Frankfurt offers a wide range of opportunities for active engagement with the Nazi period. Many of them were launched by citizens’ initiatives. The Memory Platform provides an overview and access to these offers. It brings together the knowledge acquired by the initiatives and institutions and introduces the different perspectives and forms of remembrance work in Frankfurt in all their diversity.
“Frankfurt and National Socialism: A Memory Platform” is a digital project of the Historisches Museum Frankfurt, the Jüdisches Museum Frankfurt, and the Institut für Stadtgeschichte Frankfurt (ISG). This project was sponsored within the framework of the Foundation Remembrance, Responsibility and Future (EVZ) and the German Federal Ministry of Finances (BMF) with support from the Office of the Mayor in Charge of Culture of the City of Frankfurt am Main.
This website is intended as a research hub and networking platform: individual researchers and history initiatives can make their work more visible and accessible, and those interested in history can find information and offers more easily. The memory platform wants to encourage engagement with the history of National Socialism, facilitate research and contribute to the rememberance of the persecuted.
By way of this internet portal, the Institut für Stadtgeschichte offers state-of-the-art access to the history of the City of Frankfurt am Main under National Socialism. The website brings the constantly growing knowledge about the Nazi period together in one place. It presently comprises more than 620 articles with some 1,100 images as well as supplementary audio documents on nearly all aspects.
With the Frankfurt History App of the Historisches Museum Frankfurt, interested persons can set out in search of traces of National Socialism in the urban space of Frankfurt. With the aid of some 1,000 sites, you can learn more about the city’s Nazi past or go on walking tours focussing on various specific aspects.

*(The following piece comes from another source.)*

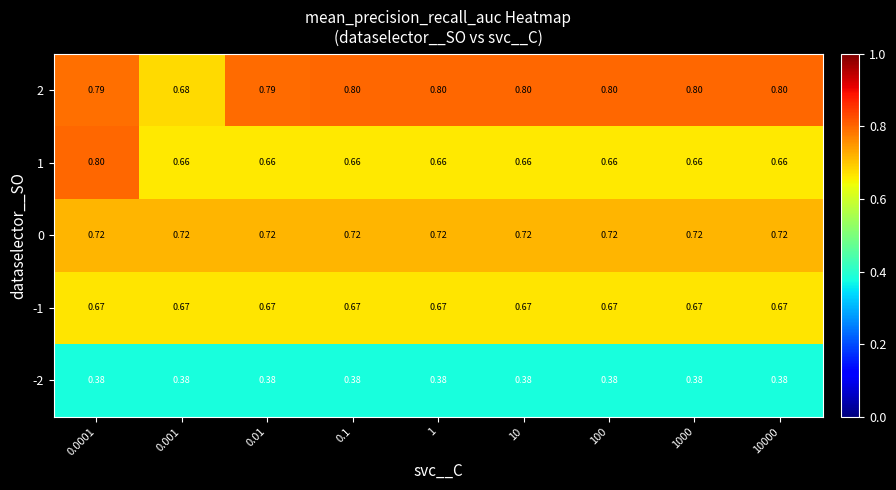

At which category is the sum across all series the highest?

0.0001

During the Shoah, more than 12,000 Jews with biographical ties to Frankfurt am Main were murdered. The Shoah Memorial Frankfurt provides public access to all known biographies. The research function enables name and full-text searches as well as filtering by city, street address, and birth and death dates.
Much of what we know about Frankfurt and National Socialism was researched by citizens’ initiatives and recorded, for example in interviews with first-hand witnesses to the historical events.
Many initiatives are locally or project oriented; others have established themselves as historical-political educational institutions known beyond regional boundaries.